• [Stated exercise]: Repeat, character for character, the stretch of rows from the first one through the row containing "order: Gentianales", including both of those rows.

start Supplied data

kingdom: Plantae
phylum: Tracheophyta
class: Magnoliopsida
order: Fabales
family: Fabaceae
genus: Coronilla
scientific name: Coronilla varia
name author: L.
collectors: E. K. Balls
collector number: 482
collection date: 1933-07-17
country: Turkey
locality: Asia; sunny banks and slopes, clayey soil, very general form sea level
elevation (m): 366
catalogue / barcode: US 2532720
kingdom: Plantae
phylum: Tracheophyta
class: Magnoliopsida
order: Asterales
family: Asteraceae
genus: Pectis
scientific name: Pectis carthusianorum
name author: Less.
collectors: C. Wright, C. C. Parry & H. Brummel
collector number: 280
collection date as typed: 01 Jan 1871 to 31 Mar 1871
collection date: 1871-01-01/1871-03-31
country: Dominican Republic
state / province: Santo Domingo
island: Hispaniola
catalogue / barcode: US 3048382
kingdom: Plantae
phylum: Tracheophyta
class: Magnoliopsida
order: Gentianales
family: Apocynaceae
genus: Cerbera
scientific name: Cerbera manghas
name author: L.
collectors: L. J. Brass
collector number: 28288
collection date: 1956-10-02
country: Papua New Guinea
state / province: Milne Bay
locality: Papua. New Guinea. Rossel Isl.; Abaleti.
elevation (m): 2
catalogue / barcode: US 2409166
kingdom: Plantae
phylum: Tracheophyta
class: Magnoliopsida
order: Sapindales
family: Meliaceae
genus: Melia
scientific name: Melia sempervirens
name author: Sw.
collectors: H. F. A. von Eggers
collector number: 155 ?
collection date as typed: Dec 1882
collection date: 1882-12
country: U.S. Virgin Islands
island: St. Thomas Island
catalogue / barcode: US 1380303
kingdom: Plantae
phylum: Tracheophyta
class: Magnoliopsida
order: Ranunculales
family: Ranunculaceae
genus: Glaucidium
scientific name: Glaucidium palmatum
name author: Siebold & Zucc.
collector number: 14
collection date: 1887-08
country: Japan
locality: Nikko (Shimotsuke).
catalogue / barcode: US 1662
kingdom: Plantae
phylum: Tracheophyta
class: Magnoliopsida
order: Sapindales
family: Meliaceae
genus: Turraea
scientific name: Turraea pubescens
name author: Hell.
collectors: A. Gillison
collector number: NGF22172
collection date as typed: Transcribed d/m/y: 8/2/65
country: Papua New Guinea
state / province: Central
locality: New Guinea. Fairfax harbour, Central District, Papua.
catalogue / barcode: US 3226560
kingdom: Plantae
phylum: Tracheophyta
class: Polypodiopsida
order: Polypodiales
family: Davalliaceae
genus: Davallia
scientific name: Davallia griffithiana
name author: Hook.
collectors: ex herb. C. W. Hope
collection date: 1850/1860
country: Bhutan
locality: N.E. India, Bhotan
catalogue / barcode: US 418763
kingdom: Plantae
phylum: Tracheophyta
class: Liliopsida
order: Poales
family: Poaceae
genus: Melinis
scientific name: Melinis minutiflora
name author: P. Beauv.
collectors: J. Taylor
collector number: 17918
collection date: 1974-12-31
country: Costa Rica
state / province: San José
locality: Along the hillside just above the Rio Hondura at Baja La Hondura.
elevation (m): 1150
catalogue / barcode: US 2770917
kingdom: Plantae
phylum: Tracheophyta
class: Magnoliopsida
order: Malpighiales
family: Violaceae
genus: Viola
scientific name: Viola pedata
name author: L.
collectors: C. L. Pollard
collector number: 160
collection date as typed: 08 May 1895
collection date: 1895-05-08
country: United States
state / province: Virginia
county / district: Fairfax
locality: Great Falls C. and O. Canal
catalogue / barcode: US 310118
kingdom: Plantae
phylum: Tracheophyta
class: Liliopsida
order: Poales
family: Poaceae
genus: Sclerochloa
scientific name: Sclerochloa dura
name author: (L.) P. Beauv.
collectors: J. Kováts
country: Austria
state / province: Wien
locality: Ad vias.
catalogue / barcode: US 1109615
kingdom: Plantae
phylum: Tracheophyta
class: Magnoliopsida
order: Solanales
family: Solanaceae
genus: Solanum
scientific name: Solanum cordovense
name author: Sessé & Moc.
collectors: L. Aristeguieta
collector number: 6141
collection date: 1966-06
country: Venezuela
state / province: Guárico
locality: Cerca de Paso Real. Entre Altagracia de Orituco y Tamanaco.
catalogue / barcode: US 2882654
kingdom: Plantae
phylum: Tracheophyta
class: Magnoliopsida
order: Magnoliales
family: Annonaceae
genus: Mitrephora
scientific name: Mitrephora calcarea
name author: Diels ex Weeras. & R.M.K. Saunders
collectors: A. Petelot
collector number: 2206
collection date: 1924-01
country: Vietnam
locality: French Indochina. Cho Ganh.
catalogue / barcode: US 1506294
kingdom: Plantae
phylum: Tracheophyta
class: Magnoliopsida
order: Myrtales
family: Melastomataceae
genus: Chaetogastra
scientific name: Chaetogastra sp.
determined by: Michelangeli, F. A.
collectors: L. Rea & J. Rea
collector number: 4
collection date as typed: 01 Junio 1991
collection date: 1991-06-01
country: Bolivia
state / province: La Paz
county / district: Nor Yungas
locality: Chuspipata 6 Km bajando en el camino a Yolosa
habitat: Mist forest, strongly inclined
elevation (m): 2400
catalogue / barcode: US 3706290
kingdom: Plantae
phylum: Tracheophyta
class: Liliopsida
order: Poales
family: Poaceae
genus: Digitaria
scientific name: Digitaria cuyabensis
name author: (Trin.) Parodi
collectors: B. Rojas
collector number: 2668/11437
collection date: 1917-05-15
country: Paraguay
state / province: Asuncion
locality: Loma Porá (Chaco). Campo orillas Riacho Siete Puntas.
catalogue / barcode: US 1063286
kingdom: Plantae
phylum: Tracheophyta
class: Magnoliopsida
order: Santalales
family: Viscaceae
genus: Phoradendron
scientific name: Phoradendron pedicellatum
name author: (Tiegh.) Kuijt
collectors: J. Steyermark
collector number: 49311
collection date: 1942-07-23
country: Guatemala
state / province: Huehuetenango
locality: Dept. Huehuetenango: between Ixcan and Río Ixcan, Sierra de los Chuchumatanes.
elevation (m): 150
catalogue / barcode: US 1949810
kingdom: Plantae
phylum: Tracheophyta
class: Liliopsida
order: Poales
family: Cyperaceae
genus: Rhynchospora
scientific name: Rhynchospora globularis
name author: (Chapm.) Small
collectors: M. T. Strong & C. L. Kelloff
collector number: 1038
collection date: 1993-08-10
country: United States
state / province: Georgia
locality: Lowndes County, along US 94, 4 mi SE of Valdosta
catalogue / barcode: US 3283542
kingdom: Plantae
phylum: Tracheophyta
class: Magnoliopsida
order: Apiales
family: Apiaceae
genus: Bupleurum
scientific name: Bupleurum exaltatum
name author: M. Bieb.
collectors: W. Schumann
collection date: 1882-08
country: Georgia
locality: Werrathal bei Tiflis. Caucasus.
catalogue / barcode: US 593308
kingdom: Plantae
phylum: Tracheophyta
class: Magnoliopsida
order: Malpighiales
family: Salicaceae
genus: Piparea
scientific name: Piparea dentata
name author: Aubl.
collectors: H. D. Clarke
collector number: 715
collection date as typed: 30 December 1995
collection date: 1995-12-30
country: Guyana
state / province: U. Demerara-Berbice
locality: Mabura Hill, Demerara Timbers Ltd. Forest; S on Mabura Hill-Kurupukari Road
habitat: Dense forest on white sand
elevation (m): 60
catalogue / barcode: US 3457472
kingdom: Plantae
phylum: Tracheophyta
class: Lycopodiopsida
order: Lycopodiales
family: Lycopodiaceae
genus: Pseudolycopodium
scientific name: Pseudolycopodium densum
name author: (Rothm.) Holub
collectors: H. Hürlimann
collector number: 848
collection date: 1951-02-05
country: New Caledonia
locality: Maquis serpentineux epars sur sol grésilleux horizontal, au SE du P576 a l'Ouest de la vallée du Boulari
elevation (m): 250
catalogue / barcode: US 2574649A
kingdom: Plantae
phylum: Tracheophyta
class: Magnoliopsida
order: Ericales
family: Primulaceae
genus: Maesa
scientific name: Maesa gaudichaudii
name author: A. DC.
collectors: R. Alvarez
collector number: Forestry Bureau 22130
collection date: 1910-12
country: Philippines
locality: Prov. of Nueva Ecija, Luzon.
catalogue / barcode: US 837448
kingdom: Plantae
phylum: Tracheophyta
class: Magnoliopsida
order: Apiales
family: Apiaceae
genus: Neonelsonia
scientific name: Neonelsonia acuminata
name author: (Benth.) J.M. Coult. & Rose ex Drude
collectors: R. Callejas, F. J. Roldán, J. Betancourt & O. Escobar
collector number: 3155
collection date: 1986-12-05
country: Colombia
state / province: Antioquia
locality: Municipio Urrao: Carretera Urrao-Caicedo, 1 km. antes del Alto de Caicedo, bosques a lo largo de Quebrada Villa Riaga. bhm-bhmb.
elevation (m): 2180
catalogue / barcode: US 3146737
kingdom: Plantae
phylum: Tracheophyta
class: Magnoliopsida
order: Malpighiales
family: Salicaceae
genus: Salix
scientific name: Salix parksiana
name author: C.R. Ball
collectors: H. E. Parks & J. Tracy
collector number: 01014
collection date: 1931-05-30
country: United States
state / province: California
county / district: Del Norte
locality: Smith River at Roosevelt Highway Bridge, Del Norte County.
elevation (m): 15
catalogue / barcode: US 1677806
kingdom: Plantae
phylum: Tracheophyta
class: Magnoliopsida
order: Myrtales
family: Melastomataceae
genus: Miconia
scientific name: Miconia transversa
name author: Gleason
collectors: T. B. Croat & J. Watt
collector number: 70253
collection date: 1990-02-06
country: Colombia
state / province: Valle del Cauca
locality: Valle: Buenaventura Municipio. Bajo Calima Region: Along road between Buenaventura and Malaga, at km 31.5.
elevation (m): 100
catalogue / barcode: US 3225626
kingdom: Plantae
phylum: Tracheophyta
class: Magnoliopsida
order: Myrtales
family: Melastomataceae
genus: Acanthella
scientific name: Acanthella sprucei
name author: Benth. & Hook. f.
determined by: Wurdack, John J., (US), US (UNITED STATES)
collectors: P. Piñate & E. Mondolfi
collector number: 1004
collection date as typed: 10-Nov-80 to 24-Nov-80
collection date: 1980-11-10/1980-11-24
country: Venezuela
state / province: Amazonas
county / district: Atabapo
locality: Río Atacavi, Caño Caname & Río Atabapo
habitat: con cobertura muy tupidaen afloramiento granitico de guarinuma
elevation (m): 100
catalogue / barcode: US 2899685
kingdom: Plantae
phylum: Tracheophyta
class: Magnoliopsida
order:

end Supplied data

• [Solved exercise]:
kingdom: Plantae
phylum: Tracheophyta
class: Magnoliopsida
order: Fabales
family: Fabaceae
genus: Coronilla
scientific name: Coronilla varia
name author: L.
collectors: E. K. Balls
collector number: 482
collection date: 1933-07-17
country: Turkey
locality: Asia; sunny banks and slopes, clayey soil, very general form sea level
elevation (m): 366
catalogue / barcode: US 2532720
kingdom: Plantae
phylum: Tracheophyta
class: Magnoliopsida
order: Asterales
family: Asteraceae
genus: Pectis
scientific name: Pectis carthusianorum
name author: Less.
collectors: C. Wright, C. C. Parry & H. Brummel
collector number: 280
collection date as typed: 01 Jan 1871 to 31 Mar 1871
collection date: 1871-01-01/1871-03-31
country: Dominican Republic
state / province: Santo Domingo
island: Hispaniola
catalogue / barcode: US 3048382
kingdom: Plantae
phylum: Tracheophyta
class: Magnoliopsida
order: Gentianales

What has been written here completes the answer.